Внук губернатора Ямайки и сын владельца железных дорог в Испании, Рамон Меркадер порвал со свои аристократическим прошлым и стал служить идеям социализма. В период Гражданской войны в Испании он вместе с матерью Каридад вступил в ряды республиканцев и воевал против фашистов. Там на них обратил внимание выдающийся советский разведчик Наум Эйтингон и привлек к сотрудничеству. 20 августа 1940 года в далекой Мексике ледоруб Рамона раскроил череп злейшего врага И. Сталина — Льва Троцкого. Он был схвачен на месте и посажен в тюрьму. Пытки, издевательства уголовников, которых натравливали троцкисты, не сломили воли идейного мстителя. Как ни старались следователи, они так и не смогли добиться от Рамона признания в связях с советской разведкой — тот твердо стоял на своем: убил Троцкого по личным мотивам, из чувства ревности.
20 августа 1960 года Меркадер, отсидев в мексиканской тюрьме весь срок, вышел на свободу. Новые советские вожди предпочитали не пятнать свою репутацию прошлыми «кровавыми делами» и потому поручили Рамона чешским «друзьям». В Праге он так и не появился, а через Кубу нелегально прибыл в СССР.
Что подумал Рамон, когда сошел с трапа самолета? Каковы были его первые впечатления о стране Советов? Одно можно с уверенностью сказать: это был не тот мир, мыслями о котором он жил все предыдущие годы. В нем уже не было Сталина, Берии, не было и романтиков-революционеров, а идеи социализма, за которые он с матерью так самоотверженно боролся, заметно потускнели. В Москве его ждала самая высокая награда — «Золотая Звезда» Героя Советского Союза.

Извлечённые сведения =
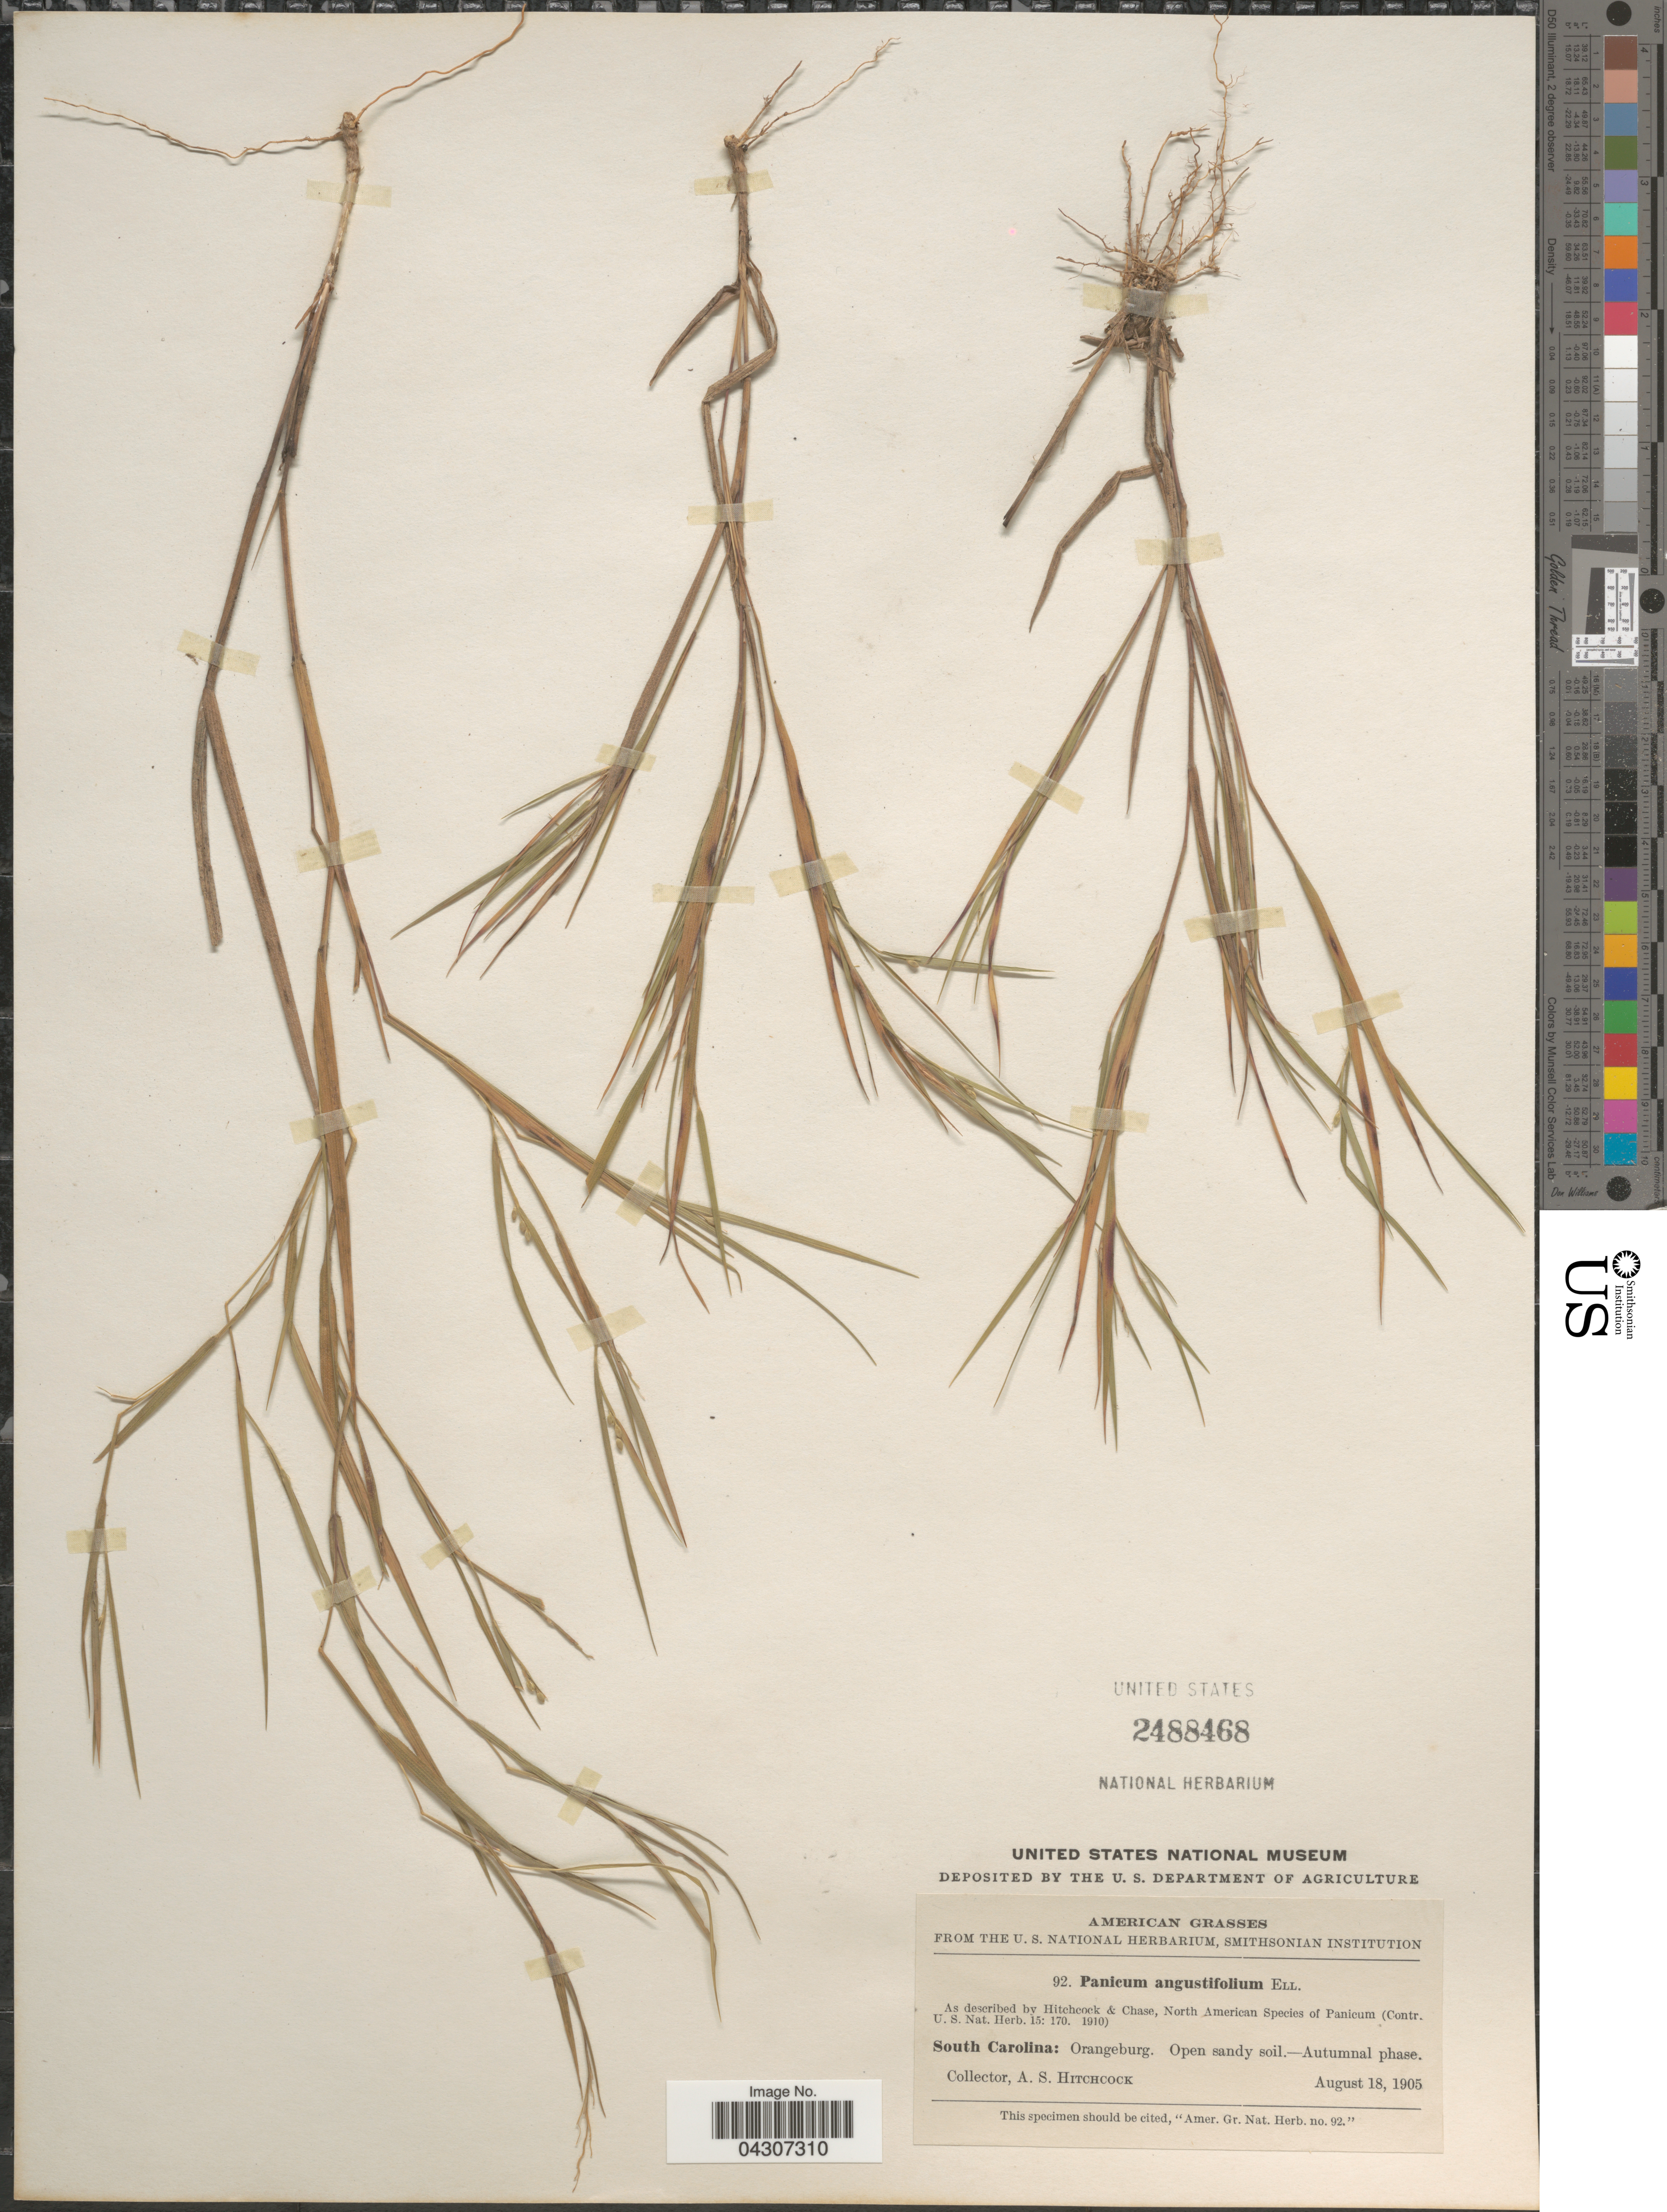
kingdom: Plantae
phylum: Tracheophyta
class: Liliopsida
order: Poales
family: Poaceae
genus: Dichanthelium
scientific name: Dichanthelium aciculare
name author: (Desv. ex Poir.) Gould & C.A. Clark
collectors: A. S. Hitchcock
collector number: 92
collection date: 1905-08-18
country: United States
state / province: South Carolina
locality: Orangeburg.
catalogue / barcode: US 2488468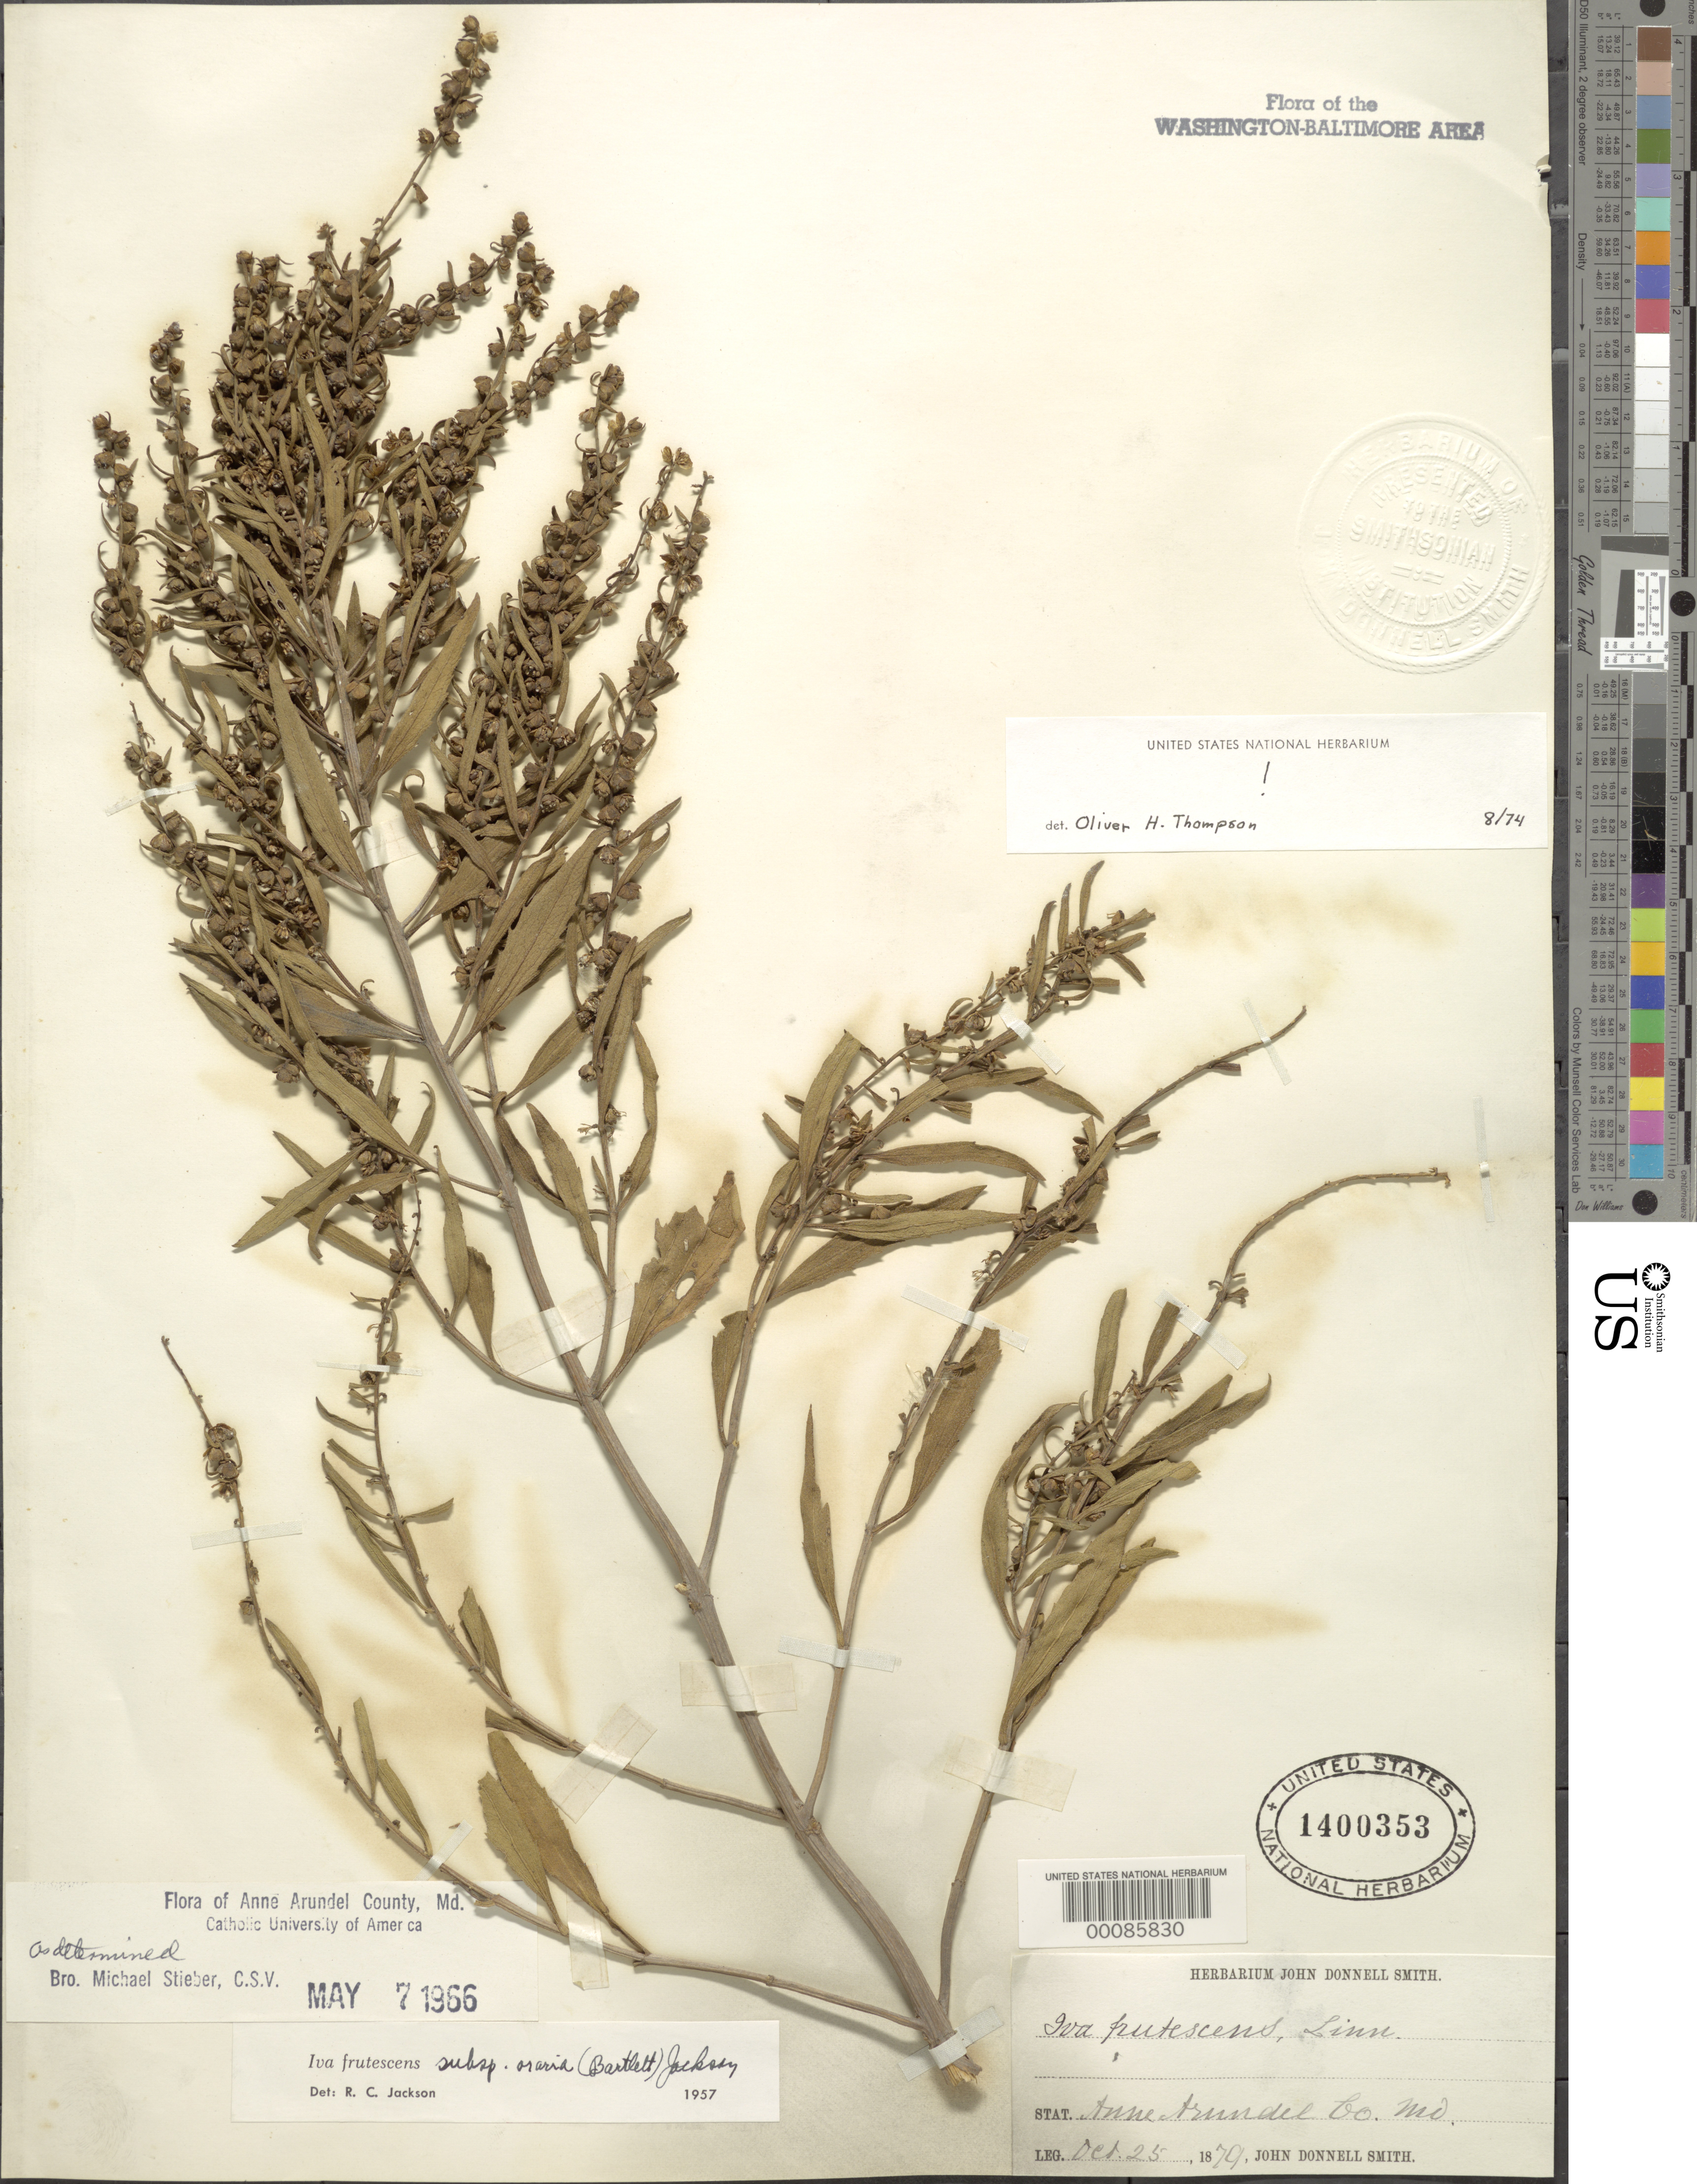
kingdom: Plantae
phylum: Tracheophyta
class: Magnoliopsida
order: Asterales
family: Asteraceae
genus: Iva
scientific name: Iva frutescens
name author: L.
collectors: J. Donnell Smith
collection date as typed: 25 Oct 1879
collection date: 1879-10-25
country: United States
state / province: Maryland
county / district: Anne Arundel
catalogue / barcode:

Что сделать =
1 > Установите, согласуются ли с текстом о Рамоне Меркадере утверждения (а), (б) и (в). Для каждого ответьте «да» или «нет» и точно процитируйте слова текста, которые это решают.
(а) В Гражданской войне в Испании Меркадер участвовал вместе с матерью.
(б) Следователи добились от Меркадера признания в связях с советской разведкой.
(в) После освобождения из мексиканской тюрьмы Меркадер прибыл в Прагу.
2 > Продолжите текст о Рамоне Меркадере, начав сразу после его последнего предложения.
Перечень — самостоятельный материал, не связанный с текстом о Рамоне Меркадере.

Ответы к заданиям =
1 >
(а) Да: «он вместе с матерью Каридад вступил в ряды республиканцев и воевал против фашистов».
(б) Нет: «они так и не смогли добиться от Рамона признания в связях с советской разведкой».
(в) Нет: «В Праге он так и не появился, а через Кубу нелегально прибыл в СССР».

2 >
В разведку Рамон больше не вернулся и занялся рутинным делом: работал старшим научным сотрудником в Институте марксизма-ленинизма. По советским меркам он был обеспечен всем, о чем только мог мечтать обыватель: четырехкомнатная квартира, госдача и персональная пенсия, не уступавшая генеральской. Но что они значили для человека, в свое время отказавшегося от богатства? Вероятно, ровным счетом ничего! Рамон задыхался в советском бюрократическом социализме и рвался на Кубу, где пламенный Ф. Кастро предпринимал отчаянные попытки сохранить дух революции.
В 1973 году ему разрешили уехать в Гавану в качестве советника команданте. А спустя три года Меркадер, этот один из последних и трагических героев своего бурного и противоречивого времени, ушел из жизни. Он до конца оставался революционером, трагизм положения которого как нельзя точно передают слова, однажды сказанные Рамоном руководителю легендарного 4-го Управления НКВД-НКГБ СССР П. Судоплатову: «Если бы мне пришлось заново пережить сороковые годы, я сделал бы все, что сделал, но только не в сегодняшнем мире. Никому не дано выбирать время, в котором живешь».
Разведчики легендарной «Красной капеллы» И. Штебе, А. Ханак и десятки других выходцев из аристократических немецких фамилий бросили вызов могущественным спецслужбам фашисткой Германии. В течение нескольких лет они снабжали советскую разведку ценнейшей информацией. В самое трудное время, когда гитлеровские войска стояли у ворот Москвы, они не дрогнули. Они верили в победу добра над злом и до самого своего последнего дня на свободе продолжали добывать разведывательные материалы.
В те годы подавляющее число однокашников Сыпачева по учебе на курсах разведки все еще жило этими идеями. Они, так же как и предшественники, мечтали повторить их подвиги и верили, что в будущей работе найдут своих филби и меркадеров.
Сыпачев, проникнутый этими чувствами, со всем пылом юности упорно грыз гранит новой науки — разведывательной. Незаметно подошла к концу учеба, состоялось распределение, и для него начались суровые будни. Проза жизни сбила ореол романтики. На практике разведка оказалось делом не только тяжелым, но и зачастую рутинно-утомительным. Явки с агентами на конспиративных квартирах, беседы с кандидатами на вербовку на фуршетах и в дорогих ресторанах, гонки на машинах, чтобы оторваться от слежки — все это присутствовало в работе молодого оперативного сотрудника Сыпачева. Но…
В ней имелось и другое: изматывающая душу бумажная волокита и отписки в делах для проверяющего. Скрепя сердце он вымучивал из себя отчеты на «мертвую агентуру» и поручал ей новые задания. По этому поводу более опытные и ушлые сотрудники язвительно острили: «Чем больше бумаг в деле агента, тем чище у тебя задница».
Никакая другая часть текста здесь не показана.